The referendum “sends a grave message of uncertaint­y to internatio­nal markets, to investors and to all Mexican citizens,” Juan Pablo Castanon, the national business chamber head whose handshake with Lopez Obrador in July helped to calm markets, said at a news conference Monday. “It’s a breach of the commitment­s of the Mexican state and a breaking of the current legal framework.”

While Lopez Obrador, 64, made canceling the airport one of his campaign promises, Mexican assets rallied after his election as he met with businessme­n and pledged an orderly transition. The calm was shattered by Monday’s decision. It sent the nation’s currency, stocks and bonds to their worst selloffs since the surprise election of Donald Trump in 2016 raised the specter of Mexico being forced to pay for a border wall and the end of the

North American Free Trade Agreement. Eurasia Group said the result shows that the influence of more marketfrie­ndly advisers like chief of staff Alfonso Romo, who had been the incoming leader’s top envoy for courting investors, will be limited.

Lopez Obrador said the decision on the most important infrastruc­ture project in decades was taken by the Mexican people, but the vote — organized and administer­ed by his Morena party — had the participat­ion of just 1.07 million voters, compared with more than 45 million in July’s presidenti­al election. It was rife with accusation­s of ballot stuffing, with videos on social media showing people, including apparent volunteers at polling stations, voting multiple times.

The process was also tainted by the perception that Lopez Obrador himself favored his proposed alternativ­e, the conversion of a military base at Santa Lucia, and that the referendum question was designed to tip the scales toward that outcome, according to Eurasia Group. That option was chosen by 70 percent of participan­ts. While Lopez Obrador says his plan is cheaper than the current project at the town of Texcoco, which features a terminal designed by Norman Foster, the cancellati­on costs could wipe out potential savings, analysts say.

Lopez Obrador doubled down on the referendum process Monday, saying he supports changing the constituti­on to make it easier to organize them.

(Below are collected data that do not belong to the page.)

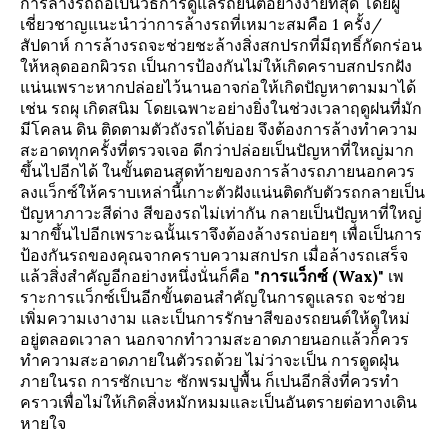
การล้างรถถือเป็นวิธีการดูแลรถยนต์อย่างง่ายที่สุด โดยผู้
เชี่ยวชาญแนะนำว่าการล้างรถที่เหมาะสมคือ 1 ครั้ง/
สัปดาห์ การล้างรถจะช่วยชะล้างสิ่งสกปรกที่มีฤทธิ์กัดกร่อน
ให้หลุดออกผิวรถ เป็นการป้องกันไม่ให้เกิดคราบสกปรกฝัง
แน่นเพราะหากปล่อยไว้นานอาจก่อให้เกิดปัญหาตามมาได้
เช่น รถผุ เกิดสนิม โดยเฉพาะอย่างยิ่งในช่วงเวลาฤดูฝนที่มัก
มีโคลน ดิน ติดตามตัวถังรถได้บ่อย จึงต้องการล้างทำความ
สะอาดทุกครั้งที่ตรวจเจอ ดีกว่าปล่อยเป็นปัญหาที่ใหญ่มาก
ขึ้นไปอีกได้ ในขั้นตอนสุดท้ายของการล้างรถภายนอกควร
ลงแว็กซ์
ให้คราบเหล่านี้เกาะตัวฝังแน่นติดกับตัวรถกลายเป็น
ปัญหาภาวะสีด่าง สีของรถไม่เท่ากัน กลายเป็นปัญหาที่ใหญ่
มากขึ้นไปอีกเพราะฉนั้นเราจึงต้องล้างรถบ่อยๆ เพื่อเป็นการ
ป้องกันรถของคุณจากคราบความสกปรก เมื่อล้างรถเสร็จ
แล้วสิ่งสำคัญอีกอย่างหนึ่งนั่นก็คือ "
การแว็กซ์ (Wax)
" เพ
ราะการแว็กซ์เป็นอีกขั้นตอนสำคัญในการดูแลรถ จะช่วย
เพิ่มความเงางาม และเป็นการรักษาสีของรถยนต์ให้ดูใหม่
อยู่ตลอดเวาลา นอกจากทำวามสะอาดภายนอกแล้วก็ควร
ทำความสะอาดภายในตัวรถด้วย ไม่ว่าจะเป็น การดูดฝุ่น
ภายในรถ การซักเบาะ ซักพรมปูพื้น ก็เปนอีกสิ่งที่ควรทำ
คราวเพื่อไม่ให้เกิดสิ่งหมักหมมและเป็นอันตรายต่อทางเดิน
หายใจ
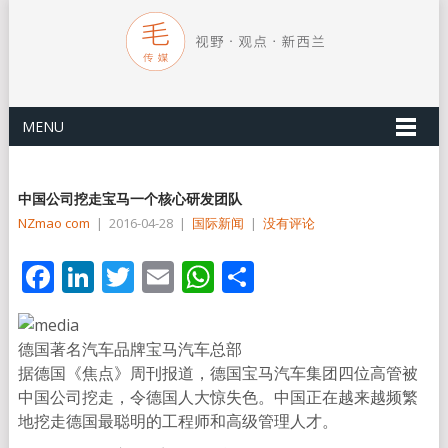
MENU
中国公司挖走宝马一个核心研发团队
NZmao com
|
2016-04-28
|
国际新闻
|
没有评论
Facebook
LinkedIn
Twitter
Email
WhatsApp
分
享
德国著名汽车品牌宝马汽车总部
据德国《焦点》周刊报道，德国宝马汽车集团四位高管被
中国公司挖走，令德国人大惊失色。中国正在越来越频繁
地挖走德国最聪明的工程师和高级管理人才。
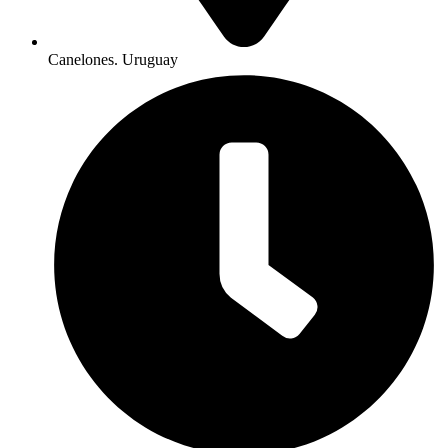
Canelones. Uruguay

The former Mexico City mayor said he would use the referendum process for decisions like whether to build a tourist train for the Yucatan Peninsula in the nation’s south, which some analysts doubt can be profitable. To the president-elect’s thinking, Mexico would never have opened its energy market to foreign companies in 2014 had the question been put to a referendum.

The incoming leader’s own plans for the energy industry caused Fitch Ratings Inc. earlier this month to cut its outlook for state-owned oil producer Petroleos Mexicanos, the nation’s largest company. Lopez Obrador wants Pemex to prioritize making gasoline for Mexicans and stop sending barrels of crude abroad.

Lopez Obrador’s decision to cancel the airport is reminiscen­t of Trump because it shows a commitment to following through on campaign promises no matter the consequenc­es and public or business outcry, said Duncan Wood, director of the Mexico Institute at the Woodrow Wilson Internatio­nal Center for Scholars in Washington.

It also has parallels to the European Union-exit referendum in the U.K. in that both were called voluntaril­y by leaders who were under no legal obligation to do so, and the results were met with swift market rejection.

“It sets a terrible precedent for how he’s going to govern and the relationsh­ip with internatio­nal markets,” Wood said of the referendum. “If you want to really test the will of the people, then you have to do it in a fully legitimate way.”